Sommet historique à Abuja : le Nigeria tend la main aux États du Sahel
Dans un geste diplomatique exceptionnel, le Nigeria, puissance économique de l’Afrique de l’Ouest, a invité les nations de l’Alliance des États du Sahel (AES) – Burkina Faso, Mali et Niger – à participer au Sommet Économique de l’Afrique de l’Ouest, prévu les 20 et 21 juin 2025 au Centre international de conférences Bola Ahmed Tinubu d’Abuja. Cette invitation, annoncée le 17 juin par le Ministre des Affaires étrangères, l’ambassadeur Yusuf Tuggar, symbolise un appel à l’unité régionale face aux fractures occasionnées par le retrait de ces trois pays de la CEDEAO en janvier 2025. Ce sommet pourrait redéfinir la coopération ouest-africaine alors que le dialogue s’oppose aux divisions.
Sahel en ébullition : le Nigeria cherche l’apaisement
Le retrait de l’AES de la CEDEAO a engendré une rupture significative dans l’architecture régionale. Les dirigeants de Niamey, Ouagadougou et Bamako ont dénoncé des sanctions « inhumaines » et une dépendance excessive envers les puissances occidentales, créant ainsi leur propre pacte, l’AES. Cependant, le Nigeria, sous la présidence de Bola Tinubu, actuel président de la CEDEAO, s’efforce de ne pas laisser ces divergences dresser des barrières. « Leur sortie de la CEDEAO ne met pas en péril les liens commerciaux et de coopération », a déclaré Tuggar lors d’une conférence de presse à Abuja, soulignant la fraternité ouest-africaine.
Abuja 2025 : un sommet pour l’unification de l’ouest africain
Ce sommet, conçu comme une plateforme économique majeure, réunira Chefs d’État, Ministres, chefs d’entreprise et partenaires internationaux. L’événement comprendra un forum présidentiel, des expositions d’investissement, et une « salle des transactions » pour sceller des accords entre gouvernements et entreprises, ainsi que des manifestations culturelles mettant en valeur l’héritage ouest-africain. L’objectif sera d’ouvrir les opportunités commerciales et de consolider l’intégration régionale, en lien avec les ambitions de la Zone de libre-échange continentale africaine (ZLECAf).

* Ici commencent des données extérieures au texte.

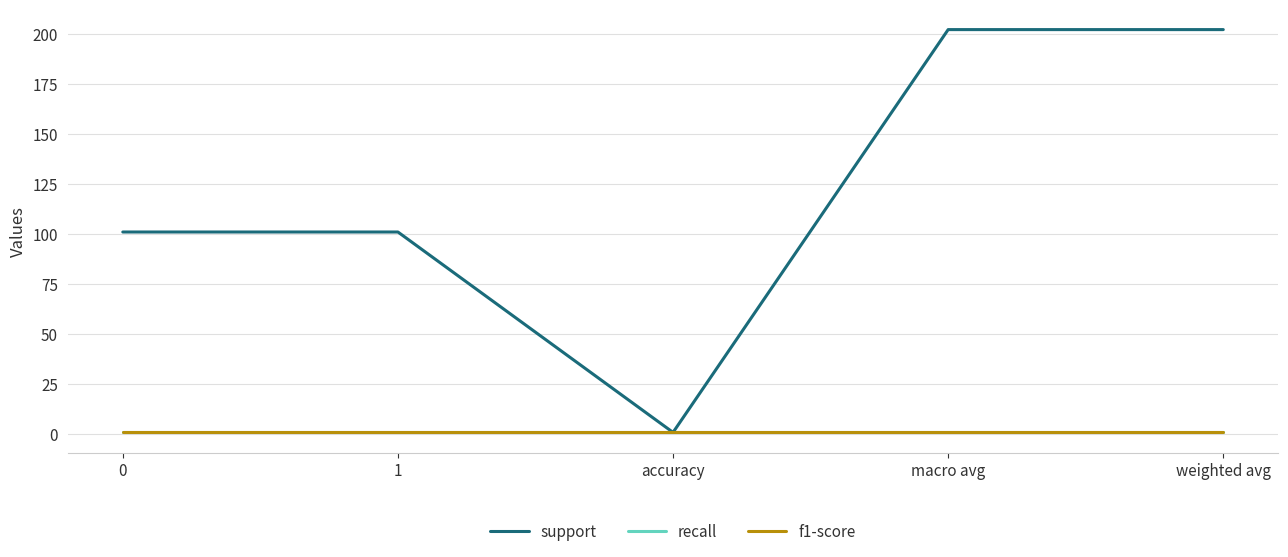

Rank the categories by support value from highest to lowest.

macro avg, weighted avg, 0, 1, accuracy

Un pari audacieux : l’AES répondra-t-elle à l’invitation du Nigeria ?
L’invitation adressée à l’AES par des émissaires spéciaux de Tinubu est un pari audacieux. Les relations entre la CEDEAO et ces nations sahéliennes demeurent tendues malgré des échanges récents. La participation des leaders de l’AES – le général Abdourahamane Tiani, le colonel Assimi Goïta et le capitaine Ibrahim Traoré – est incertaine, leur présence à Abuja pouvant être interprétée comme une reconnaissance tacite de la CEDEAO.

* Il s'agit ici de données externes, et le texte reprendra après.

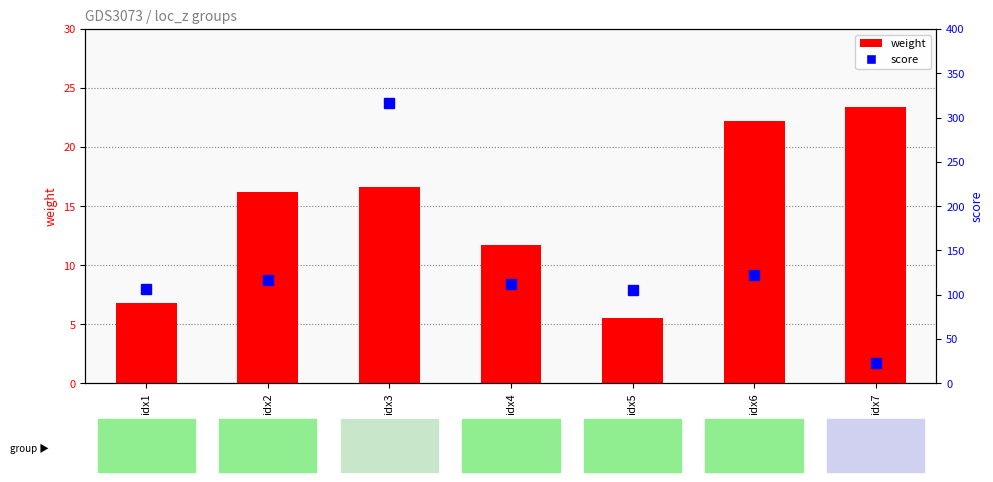

Reading left to right, what are all the values shown in this chart?

weight: 6.8	16.2	16.6	11.7	5.6	22.2	23.4
score: 106.8	116.2	316.6	111.7	105.6	122.2	23.4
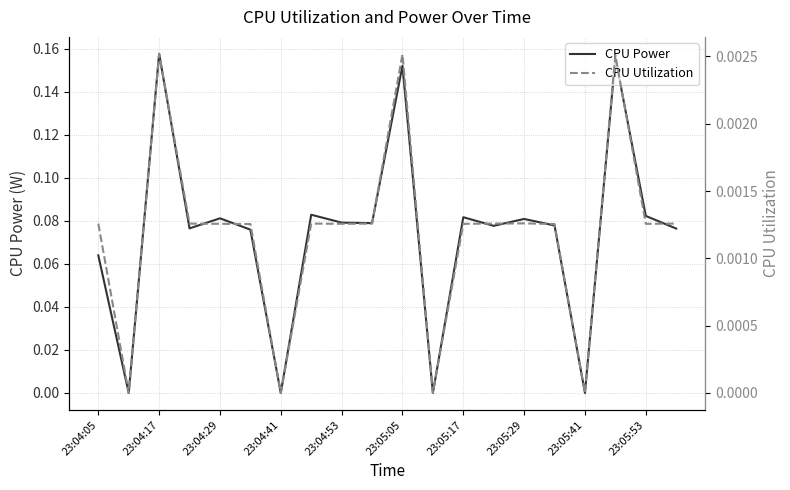

Count the number of categories in the chart.

20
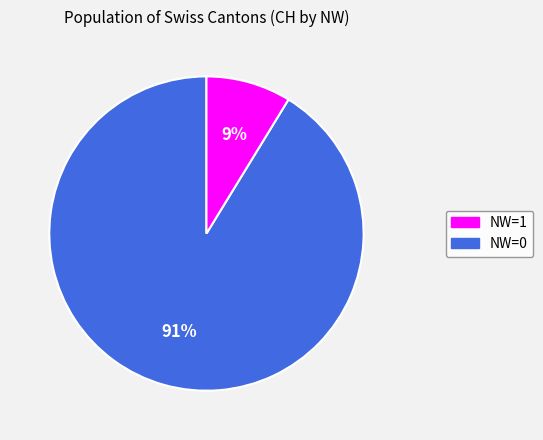

Is there any slice that represents more than half of the pie?

Yes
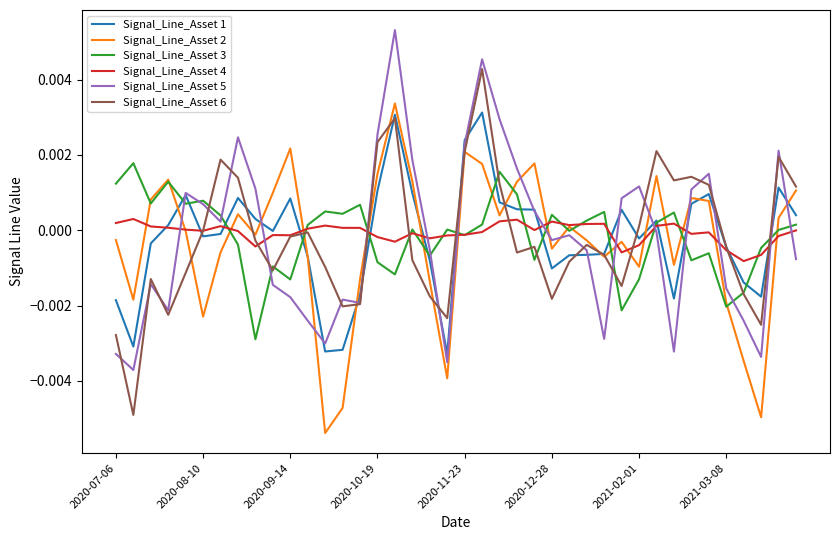

How many lines are shown in the chart?

6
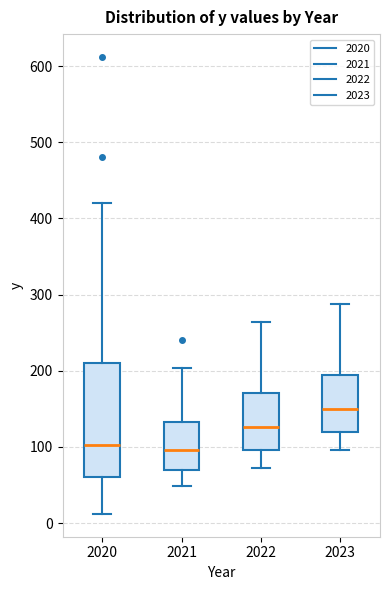

Where does the upper whisker of the box at x = 2023 end on the y-axis? The values are not printed on the chart, so give them approximately, as read against the axis.

290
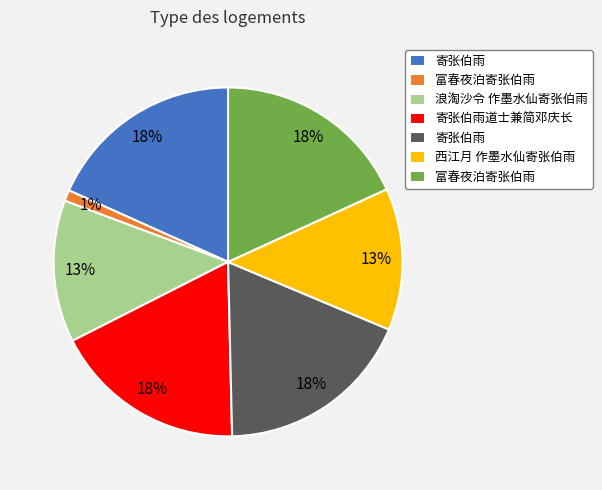

To the nearest percent, what is the difference between the largest and smallest slice percentages?

17%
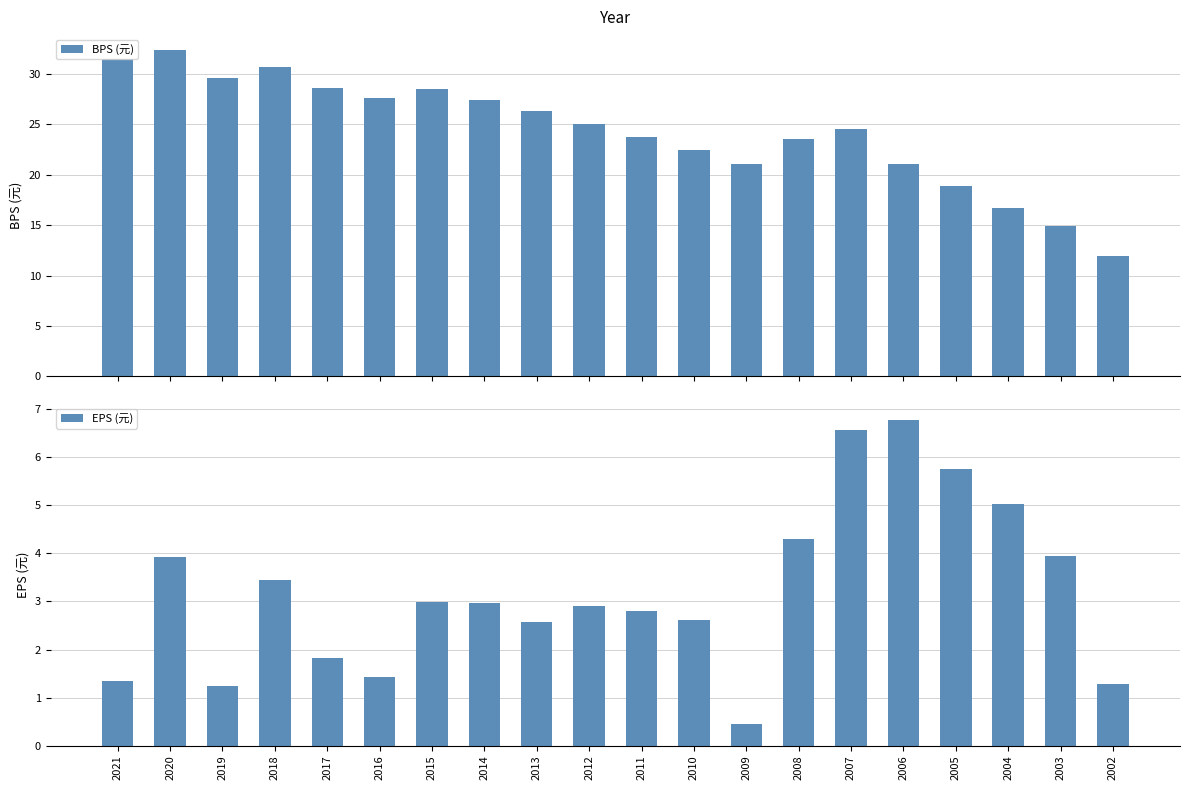

How many values in the EPS (元) series are below 2?

6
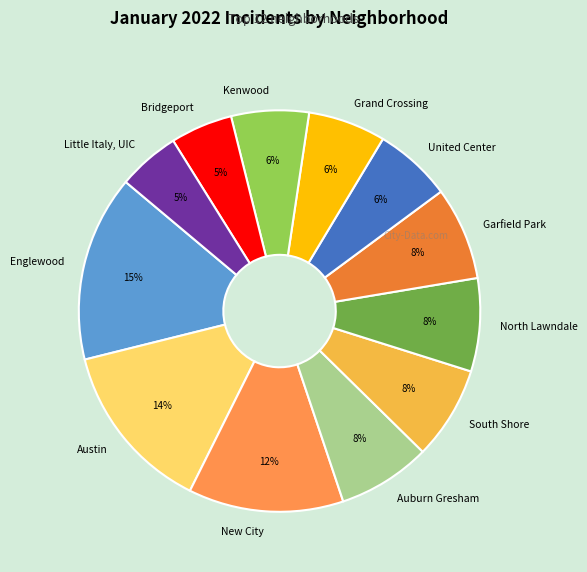

Between Austin and Bridgeport, which is larger?

Austin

Intérêts communs : vers un rapprochement économique
Le Nigeria mise sur des intérêts communs pour faciliter les relations. Tuggar a souligné l’importance des échanges bilatéraux, notamment à travers la Commission mixte Nigeria-Niger, qui soutient des projets d’infrastructures transfrontalières. « Le commerce ne s’arrête pas aux frontières », a-t-il dit, rappelant que les corridors commerciaux restent essentiels pour ces nations enclavées. Cette approche pragmatique, avec une population de 446 millions d’habitants et un PIB régional de 702 milliards de dollars, témoigne de l’urgence de préserver l’intégration économique de l’Afrique de l’Ouest.

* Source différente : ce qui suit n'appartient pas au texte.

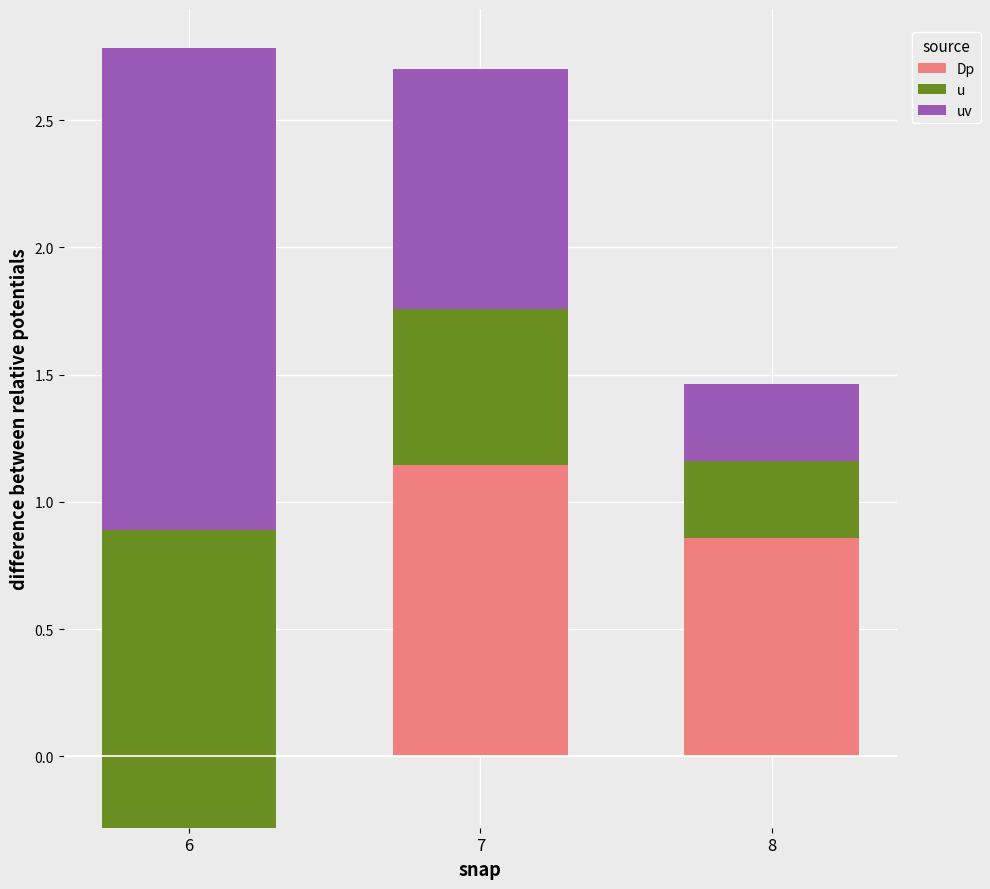

Are the bars horizontal?

No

La CEDEAO face à l’enjeu de l’unité retrouvée
Ce sommet représente l’aspiration du Nigeria pour maintenir l’intégration régionale, malgré les difficultés. Fondée en 1975, la CEDEAO a été fragilisée par le départ de l’AES, entraînant la perte de 76 millions d’habitants et d’une partie de son territoire. Toutefois, l’organisation continue à proposer des concessions, comme la reconnaissance des passeports, pour faciliter les relations post-retrait. L’initiative nigériane pourrait apaiser les tensions, à condition que l’AES considère cela comme une opportunité.
L’avenir de l’ouest africain se dessine à Abuja
À Niamey, Ouagadougou et Bamako, les réactions vont de la prudence au scepticisme. À l’approche de la date du Sommet Économique de l’Afrique de l’Ouest, Abuja se prépare à accueillir un dialogue crucial. Ce sommet pourrait jeter les bases d’une réconciliation économique, sinon politique, en Afrique de l’Ouest. Dans un contexte de défis sécuritaires et climatiques, le geste du Nigeria rappelle que l’unité régionale doit primer sur les divergences.